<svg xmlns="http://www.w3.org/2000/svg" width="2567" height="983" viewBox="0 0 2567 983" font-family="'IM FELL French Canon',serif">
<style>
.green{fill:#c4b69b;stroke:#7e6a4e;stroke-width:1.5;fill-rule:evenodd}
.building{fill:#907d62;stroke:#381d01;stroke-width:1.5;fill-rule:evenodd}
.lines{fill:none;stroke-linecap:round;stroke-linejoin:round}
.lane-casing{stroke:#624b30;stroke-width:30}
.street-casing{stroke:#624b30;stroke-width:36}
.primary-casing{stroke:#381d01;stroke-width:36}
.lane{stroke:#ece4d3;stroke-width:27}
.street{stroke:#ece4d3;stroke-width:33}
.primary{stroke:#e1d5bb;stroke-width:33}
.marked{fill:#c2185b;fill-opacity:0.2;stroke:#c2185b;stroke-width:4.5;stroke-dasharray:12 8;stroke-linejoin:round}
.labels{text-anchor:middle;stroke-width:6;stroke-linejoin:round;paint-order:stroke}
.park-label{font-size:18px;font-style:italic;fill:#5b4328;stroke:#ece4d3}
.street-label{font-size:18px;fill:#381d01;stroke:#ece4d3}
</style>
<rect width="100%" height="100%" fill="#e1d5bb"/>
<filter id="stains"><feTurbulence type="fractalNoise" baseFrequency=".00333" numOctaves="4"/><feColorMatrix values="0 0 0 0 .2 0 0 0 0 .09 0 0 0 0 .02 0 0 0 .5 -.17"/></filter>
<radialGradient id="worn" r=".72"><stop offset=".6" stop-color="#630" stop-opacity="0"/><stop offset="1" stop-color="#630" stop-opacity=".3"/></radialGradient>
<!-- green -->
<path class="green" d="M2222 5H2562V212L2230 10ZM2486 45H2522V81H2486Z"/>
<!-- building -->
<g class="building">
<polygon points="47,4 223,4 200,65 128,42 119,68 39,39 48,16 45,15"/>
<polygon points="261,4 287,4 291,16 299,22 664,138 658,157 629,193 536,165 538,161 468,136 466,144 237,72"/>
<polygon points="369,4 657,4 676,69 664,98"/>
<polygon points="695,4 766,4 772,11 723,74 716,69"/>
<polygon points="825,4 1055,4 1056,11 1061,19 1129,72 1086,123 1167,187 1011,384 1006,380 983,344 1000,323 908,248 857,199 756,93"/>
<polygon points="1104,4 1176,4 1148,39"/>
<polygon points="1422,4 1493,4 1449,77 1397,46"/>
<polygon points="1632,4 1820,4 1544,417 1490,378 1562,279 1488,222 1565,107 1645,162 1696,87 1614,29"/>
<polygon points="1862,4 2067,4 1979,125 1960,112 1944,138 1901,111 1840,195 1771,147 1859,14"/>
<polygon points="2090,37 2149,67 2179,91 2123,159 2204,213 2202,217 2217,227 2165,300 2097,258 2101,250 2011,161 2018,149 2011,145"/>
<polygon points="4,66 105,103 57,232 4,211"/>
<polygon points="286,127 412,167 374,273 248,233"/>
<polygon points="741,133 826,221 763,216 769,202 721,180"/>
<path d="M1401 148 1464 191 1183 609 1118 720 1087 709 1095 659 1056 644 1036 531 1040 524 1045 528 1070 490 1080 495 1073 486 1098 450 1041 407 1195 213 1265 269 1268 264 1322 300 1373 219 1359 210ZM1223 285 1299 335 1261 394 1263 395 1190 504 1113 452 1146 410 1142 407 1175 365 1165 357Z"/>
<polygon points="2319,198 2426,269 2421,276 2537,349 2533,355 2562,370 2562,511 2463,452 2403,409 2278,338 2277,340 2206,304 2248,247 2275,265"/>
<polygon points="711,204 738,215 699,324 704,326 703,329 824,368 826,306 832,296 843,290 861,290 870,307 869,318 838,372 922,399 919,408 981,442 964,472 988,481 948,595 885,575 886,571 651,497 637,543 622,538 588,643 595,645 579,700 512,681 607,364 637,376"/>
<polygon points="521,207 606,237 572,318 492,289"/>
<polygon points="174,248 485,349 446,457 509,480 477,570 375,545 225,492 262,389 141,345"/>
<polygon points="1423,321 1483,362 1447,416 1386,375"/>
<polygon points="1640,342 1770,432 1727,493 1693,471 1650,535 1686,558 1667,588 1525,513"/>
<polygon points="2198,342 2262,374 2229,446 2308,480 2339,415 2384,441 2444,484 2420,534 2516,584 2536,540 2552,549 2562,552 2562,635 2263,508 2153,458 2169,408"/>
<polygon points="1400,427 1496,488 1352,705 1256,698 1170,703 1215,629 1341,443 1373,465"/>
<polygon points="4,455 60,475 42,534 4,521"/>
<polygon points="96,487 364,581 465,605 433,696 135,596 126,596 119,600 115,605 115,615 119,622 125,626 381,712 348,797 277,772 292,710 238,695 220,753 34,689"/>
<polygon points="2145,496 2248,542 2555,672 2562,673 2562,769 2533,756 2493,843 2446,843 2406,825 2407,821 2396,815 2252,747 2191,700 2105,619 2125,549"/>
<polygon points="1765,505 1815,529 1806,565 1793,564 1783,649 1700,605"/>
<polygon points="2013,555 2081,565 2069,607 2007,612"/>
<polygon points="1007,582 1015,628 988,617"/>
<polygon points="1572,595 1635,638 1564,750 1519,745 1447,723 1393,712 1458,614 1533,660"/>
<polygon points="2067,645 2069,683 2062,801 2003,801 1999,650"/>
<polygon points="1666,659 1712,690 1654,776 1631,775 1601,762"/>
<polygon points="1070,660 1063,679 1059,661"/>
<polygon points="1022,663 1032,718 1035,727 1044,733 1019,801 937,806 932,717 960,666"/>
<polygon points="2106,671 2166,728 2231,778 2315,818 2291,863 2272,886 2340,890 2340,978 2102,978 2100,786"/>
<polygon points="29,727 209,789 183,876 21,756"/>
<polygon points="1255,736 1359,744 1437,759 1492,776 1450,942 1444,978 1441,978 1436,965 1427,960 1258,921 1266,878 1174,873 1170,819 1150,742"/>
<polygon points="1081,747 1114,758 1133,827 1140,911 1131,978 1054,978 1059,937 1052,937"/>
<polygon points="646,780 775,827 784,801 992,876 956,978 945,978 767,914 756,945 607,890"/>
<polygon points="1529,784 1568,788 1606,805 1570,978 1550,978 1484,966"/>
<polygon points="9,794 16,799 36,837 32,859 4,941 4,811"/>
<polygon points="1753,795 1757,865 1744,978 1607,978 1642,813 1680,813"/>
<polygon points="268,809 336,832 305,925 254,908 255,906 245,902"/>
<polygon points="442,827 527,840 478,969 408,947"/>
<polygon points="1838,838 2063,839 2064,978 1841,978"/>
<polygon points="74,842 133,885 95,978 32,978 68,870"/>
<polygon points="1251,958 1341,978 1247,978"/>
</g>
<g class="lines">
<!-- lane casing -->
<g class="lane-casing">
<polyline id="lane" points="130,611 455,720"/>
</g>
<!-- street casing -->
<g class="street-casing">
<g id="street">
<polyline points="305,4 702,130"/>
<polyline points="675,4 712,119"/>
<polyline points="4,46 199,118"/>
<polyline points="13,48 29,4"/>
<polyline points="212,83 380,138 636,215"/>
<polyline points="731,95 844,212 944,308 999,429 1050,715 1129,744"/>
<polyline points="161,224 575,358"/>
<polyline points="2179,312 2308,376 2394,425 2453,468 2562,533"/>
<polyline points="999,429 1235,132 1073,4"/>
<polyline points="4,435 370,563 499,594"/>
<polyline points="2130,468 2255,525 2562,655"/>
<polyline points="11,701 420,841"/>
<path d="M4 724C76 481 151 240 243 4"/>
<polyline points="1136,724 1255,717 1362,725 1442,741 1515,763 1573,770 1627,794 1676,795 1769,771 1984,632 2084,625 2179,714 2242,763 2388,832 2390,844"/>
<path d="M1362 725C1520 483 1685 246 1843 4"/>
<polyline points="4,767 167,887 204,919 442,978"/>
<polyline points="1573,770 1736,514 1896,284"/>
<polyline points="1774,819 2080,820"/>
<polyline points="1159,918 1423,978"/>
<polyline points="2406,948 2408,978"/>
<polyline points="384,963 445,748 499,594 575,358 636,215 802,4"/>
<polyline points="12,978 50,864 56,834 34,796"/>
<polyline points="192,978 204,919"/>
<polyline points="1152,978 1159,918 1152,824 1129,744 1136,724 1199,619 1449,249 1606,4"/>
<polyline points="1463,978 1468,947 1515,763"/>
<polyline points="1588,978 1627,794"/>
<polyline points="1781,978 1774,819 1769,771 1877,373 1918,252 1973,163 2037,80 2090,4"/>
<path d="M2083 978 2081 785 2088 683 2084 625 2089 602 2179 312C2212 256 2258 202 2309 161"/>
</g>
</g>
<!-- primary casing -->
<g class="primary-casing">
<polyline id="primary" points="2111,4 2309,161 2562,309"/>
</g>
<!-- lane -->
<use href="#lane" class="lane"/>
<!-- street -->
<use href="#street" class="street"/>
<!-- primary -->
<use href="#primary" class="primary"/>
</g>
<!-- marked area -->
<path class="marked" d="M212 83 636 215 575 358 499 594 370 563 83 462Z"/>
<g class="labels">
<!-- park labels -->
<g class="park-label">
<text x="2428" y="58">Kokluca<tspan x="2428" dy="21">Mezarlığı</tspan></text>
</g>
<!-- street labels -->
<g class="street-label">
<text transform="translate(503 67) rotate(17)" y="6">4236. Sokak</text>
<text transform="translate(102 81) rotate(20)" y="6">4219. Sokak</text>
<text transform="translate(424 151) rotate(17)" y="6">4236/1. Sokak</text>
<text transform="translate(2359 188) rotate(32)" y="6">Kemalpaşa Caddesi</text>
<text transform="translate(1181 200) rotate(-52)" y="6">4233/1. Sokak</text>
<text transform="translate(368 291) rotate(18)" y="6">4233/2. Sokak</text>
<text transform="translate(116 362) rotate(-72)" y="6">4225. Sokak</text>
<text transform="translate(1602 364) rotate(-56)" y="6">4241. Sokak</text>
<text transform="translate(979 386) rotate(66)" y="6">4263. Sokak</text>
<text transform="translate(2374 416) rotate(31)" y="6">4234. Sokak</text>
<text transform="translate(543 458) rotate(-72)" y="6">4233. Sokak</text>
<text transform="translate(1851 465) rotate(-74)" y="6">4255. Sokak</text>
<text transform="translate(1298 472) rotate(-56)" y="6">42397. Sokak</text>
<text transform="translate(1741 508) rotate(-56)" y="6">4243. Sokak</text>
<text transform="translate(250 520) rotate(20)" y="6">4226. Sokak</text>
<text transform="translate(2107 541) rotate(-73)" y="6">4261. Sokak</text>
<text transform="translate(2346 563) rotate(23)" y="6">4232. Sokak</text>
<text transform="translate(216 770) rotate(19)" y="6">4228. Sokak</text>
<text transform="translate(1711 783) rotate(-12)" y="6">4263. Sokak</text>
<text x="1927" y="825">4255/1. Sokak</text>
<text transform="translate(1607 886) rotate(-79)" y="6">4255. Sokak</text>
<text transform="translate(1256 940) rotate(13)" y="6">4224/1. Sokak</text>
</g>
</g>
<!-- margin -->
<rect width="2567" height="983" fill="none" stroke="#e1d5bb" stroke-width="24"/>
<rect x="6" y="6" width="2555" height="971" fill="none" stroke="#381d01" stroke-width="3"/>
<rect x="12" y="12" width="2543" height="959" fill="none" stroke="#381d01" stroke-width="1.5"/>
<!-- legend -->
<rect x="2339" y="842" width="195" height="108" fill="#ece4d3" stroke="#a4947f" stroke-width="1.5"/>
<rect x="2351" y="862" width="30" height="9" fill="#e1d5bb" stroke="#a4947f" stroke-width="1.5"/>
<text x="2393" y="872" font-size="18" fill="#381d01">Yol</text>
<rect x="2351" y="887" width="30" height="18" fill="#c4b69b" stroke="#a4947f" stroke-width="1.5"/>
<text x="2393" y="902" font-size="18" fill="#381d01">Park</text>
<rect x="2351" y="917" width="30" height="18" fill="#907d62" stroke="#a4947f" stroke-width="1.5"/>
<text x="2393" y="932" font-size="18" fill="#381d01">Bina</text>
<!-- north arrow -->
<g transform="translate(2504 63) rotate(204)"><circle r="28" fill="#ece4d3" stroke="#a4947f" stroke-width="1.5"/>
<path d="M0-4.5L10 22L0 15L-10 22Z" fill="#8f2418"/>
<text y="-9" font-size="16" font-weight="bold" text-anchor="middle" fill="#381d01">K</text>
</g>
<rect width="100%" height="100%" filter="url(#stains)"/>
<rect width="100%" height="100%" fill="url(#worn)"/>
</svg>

-------------------------

Whenever the string "anchor" shows up in a line of the records, copy that line.

.labels{text-anchor:middle;stroke-width:6;stroke-linejoin:round;paint-order:stroke}
<text y="-9" font-size="16" font-weight="bold" text-anchor="middle" fill="#381d01">K</text>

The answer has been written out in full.